But I suddenly got the attention of a small, figurine from my favorite Greek Islands—the Cyclades. She is strong and elegant and also painfully “modern.” She could be a model for Jean Arp or Constantin Brâncuși. Very little is known about her and her sisters. They belong to the category of the mysterious objects which may never be understood. But her raw beauty and her natural strength needn’t any explanation—for me. They are simply, beautifully timeless.

Boy
…there is a boy who plays with memories of his playmate—or the empty space that the former left behind. The missing playmate despaired and was lost on the bumpy road of history. One can see the fragments of his foot on the pedestal. One can see another fragment of his body in the hands of the other. Nothing else. One is left alone with the inscription, one’s imagination, and the empty space that is so eloquent and so mysterious. I was halted by that sculpture. It spoke or perhaps complained to me with its calm and milky language.

The color of the language
How could I imagine the original colors of the Antiquity? I do know that they were vibrant before the erosion and the elapse of time had replaced them with the milky color of Greek marble, just a color of watered down milk with no smell and no taste.

Barbarian
I mean his head only. Who was he? Where did he live? Why was he immortalized in marble? What did he do? Whom to ask? His neighbor (from the exhibition) the divine Hera was not in a chatty mood. She was busy, perhaps musing over her Olympian affairs and looking passionately with her milky eyes at me and at the others visitors.

Did she find us interesting?

Helmet
Both of its eyes were
empty
and
black.

The sophisticatedly drawn eyebrows and the empty eye sockets—what a contrast! Together with divine Hera and the Barbarian, it creates a mysterious tension that has fascinated me. To extend that moment, I have promised myself to revisit the exhibition before 6th Jan. 2013, when it closes.

» **TASK 1**
Duplicate the passage about the sculpture exhibition in full, without altering a word.

» **INPUT MATERIAL**
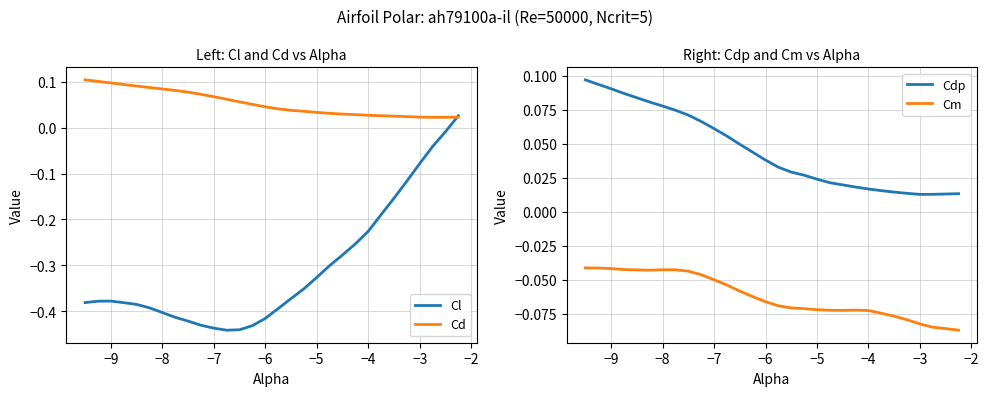

True or false: Cd and Cm cross at least once.

False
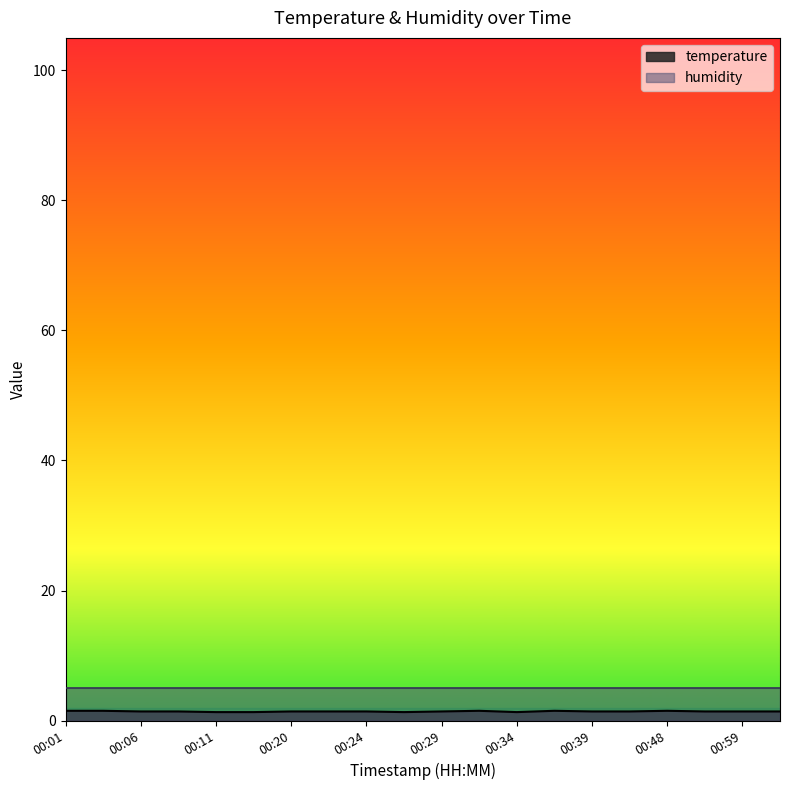

True or false: the data shows 1.4 at 00:20.

True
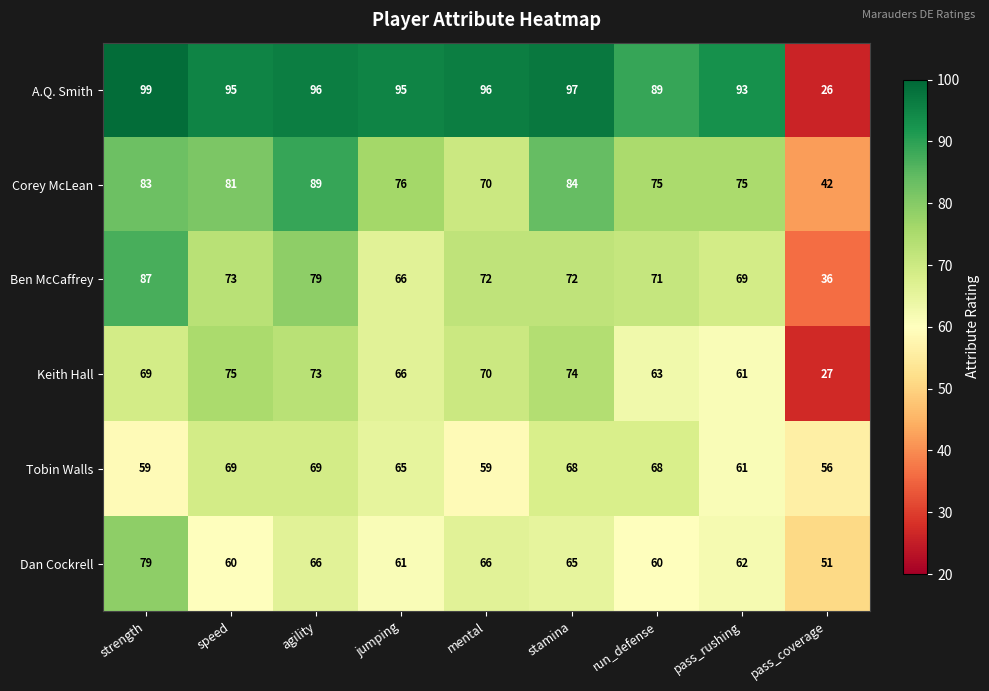

The Ben McCaffrey series shows 8 at pass_coverage. True or false?

False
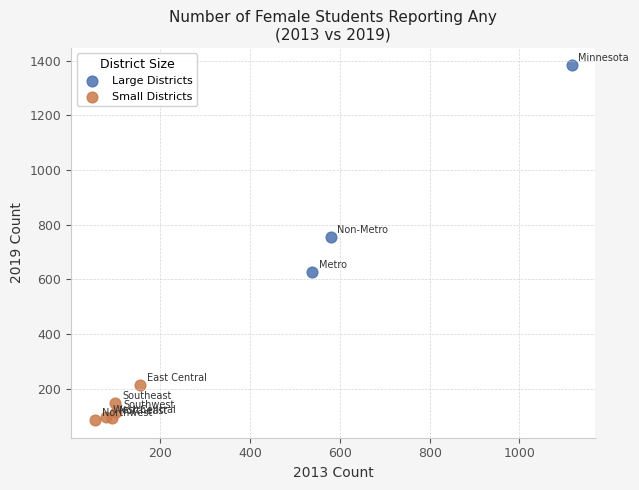

Which series contains the lowest Y value?

Small Districts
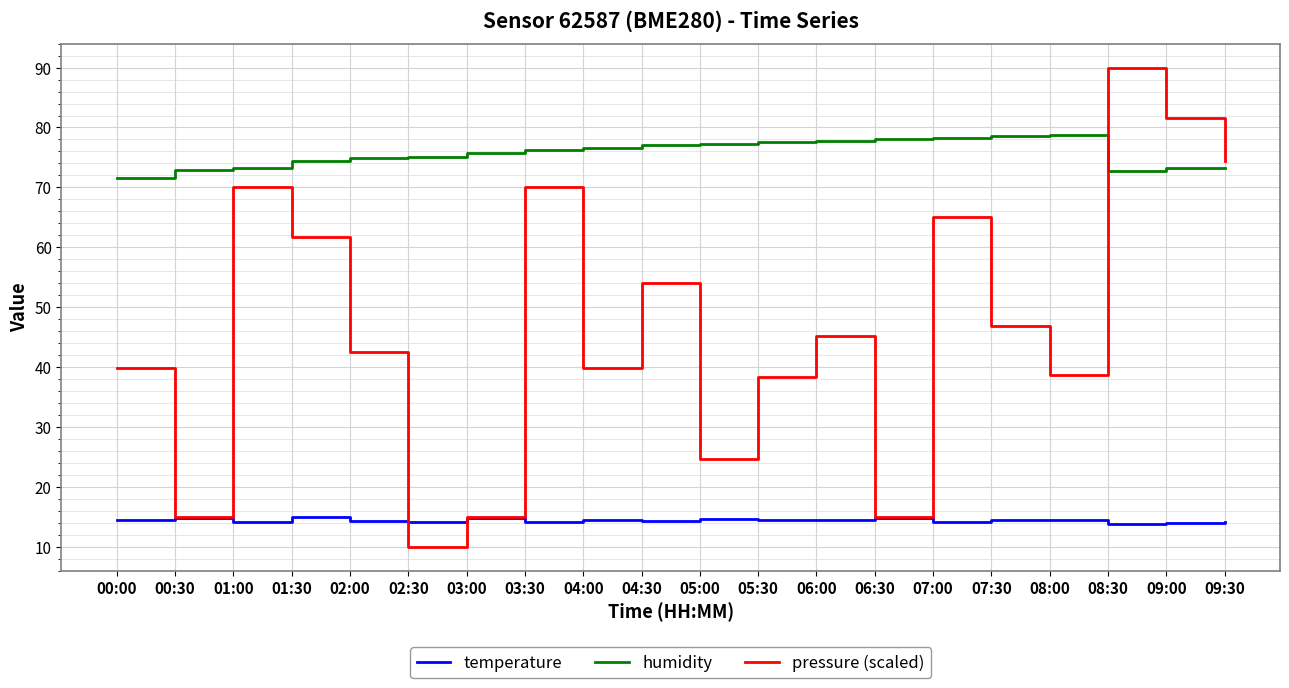

What position from the right is 07:30?

5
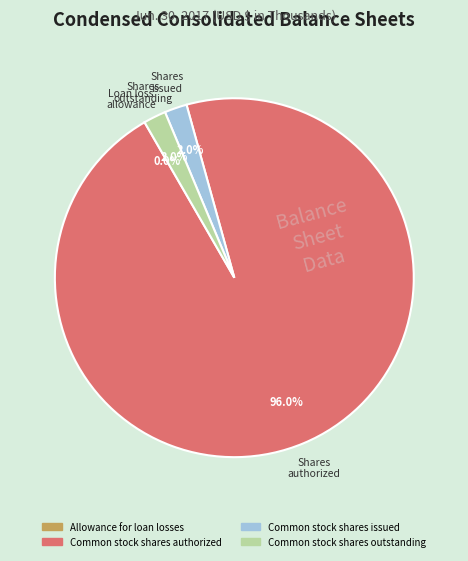

Approximately how many times larger is the value at Common stock shares outstanding compared to Common stock shares issued?

1.0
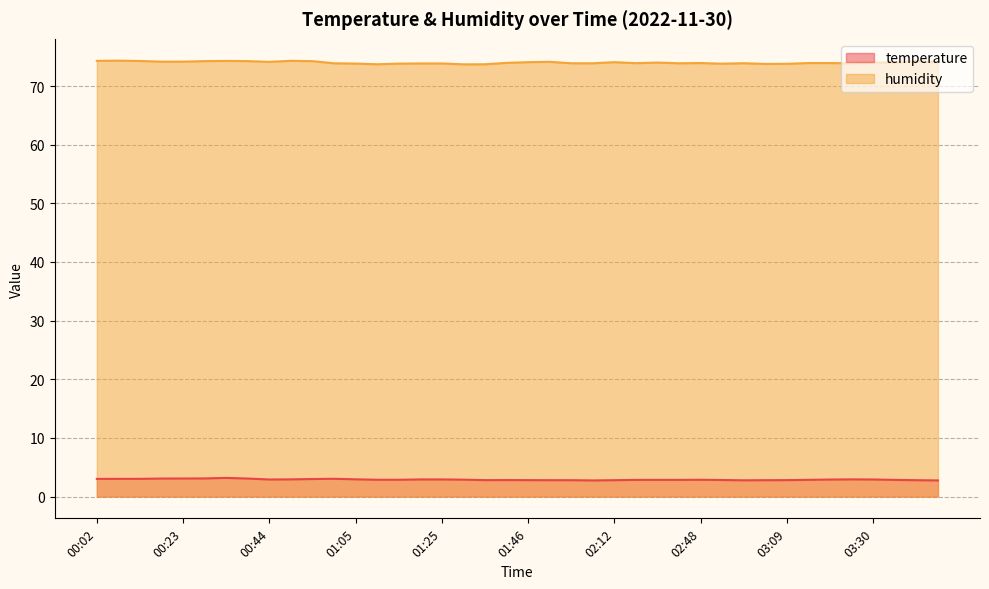

Between 01:31 and 01:25, which is larger?

01:25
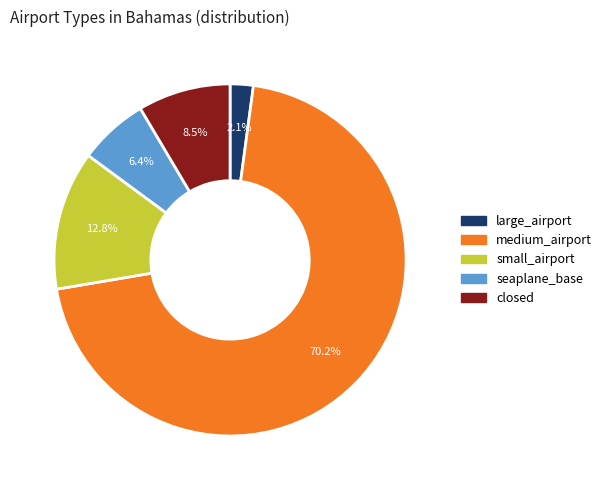

Rank the categories by value from lowest to highest.

large_airport, seaplane_base, closed, small_airport, medium_airport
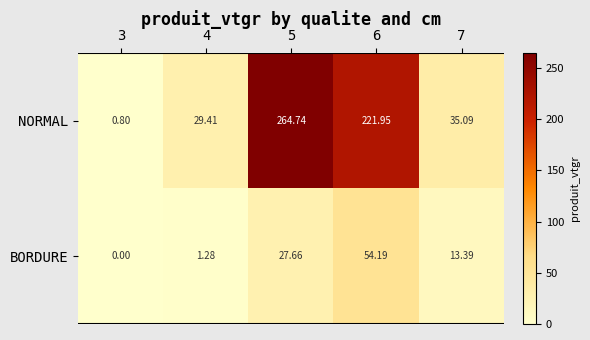

Which series changed the most between 4 and 7?

BORDURE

» **TASK 2**
Give the chart listing above as a JSON list of strings, with one string per line and blank lines omitted. Leave the pictures out.

» **TASK SOLUTION 1**
But I suddenly got the attention of a small, figurine from my favorite Greek Islands—the Cyclades. She is strong and elegant and also painfully “modern.” She could be a model for Jean Arp or Constantin Brâncuși. Very little is known about her and her sisters. They belong to the category of the mysterious objects which may never be understood. But her raw beauty and her natural strength needn’t any explanation—for me. They are simply, beautifully timeless.

Boy
…there is a boy who plays with memories of his playmate—or the empty space that the former left behind. The missing playmate despaired and was lost on the bumpy road of history. One can see the fragments of his foot on the pedestal. One can see another fragment of his body in the hands of the other. Nothing else. One is left alone with the inscription, one’s imagination, and the empty space that is so eloquent and so mysterious. I was halted by that sculpture. It spoke or perhaps complained to me with its calm and milky language.

The color of the language
How could I imagine the original colors of the Antiquity? I do know that they were vibrant before the erosion and the elapse of time had replaced them with the milky color of Greek marble, just a color of watered down milk with no smell and no taste.

Barbarian
I mean his head only. Who was he? Where did he live? Why was he immortalized in marble? What did he do? Whom to ask? His neighbor (from the exhibition) the divine Hera was not in a chatty mood. She was busy, perhaps musing over her Olympian affairs and looking passionately with her milky eyes at me and at the others visitors.

Did she find us interesting?

Helmet
Both of its eyes were
empty
and
black.

The sophisticatedly drawn eyebrows and the empty eye sockets—what a contrast! Together with divine Hera and the Barbarian, it creates a mysterious tension that has fascinated me. To extend that moment, I have promised myself to revisit the exhibition before 6th Jan. 2013, when it closes.

» **TASK SOLUTION 2**
[
  "True or false: Cd and Cm cross at least once.",
  "False",
  "True or false: the data shows 1.4 at 00:20.",
  "True",
  "The Ben McCaffrey series shows 8 at pass_coverage. True or false?",
  "False",
  "Which series contains the lowest Y value?",
  "Small Districts",
  "What position from the right is 07:30?",
  "5",
  "Approximately how many times larger is the value at Common stock shares outstanding compared to Common stock shares issued?",
  "1.0",
  "Between 01:31 and 01:25, which is larger?",
  "01:25",
  "Rank the categories by value from lowest to highest.",
  "large_airport, seaplane_base, closed, small_airport, medium_airport",
  "Which series changed the most between 4 and 7?",
  "BORDURE"
]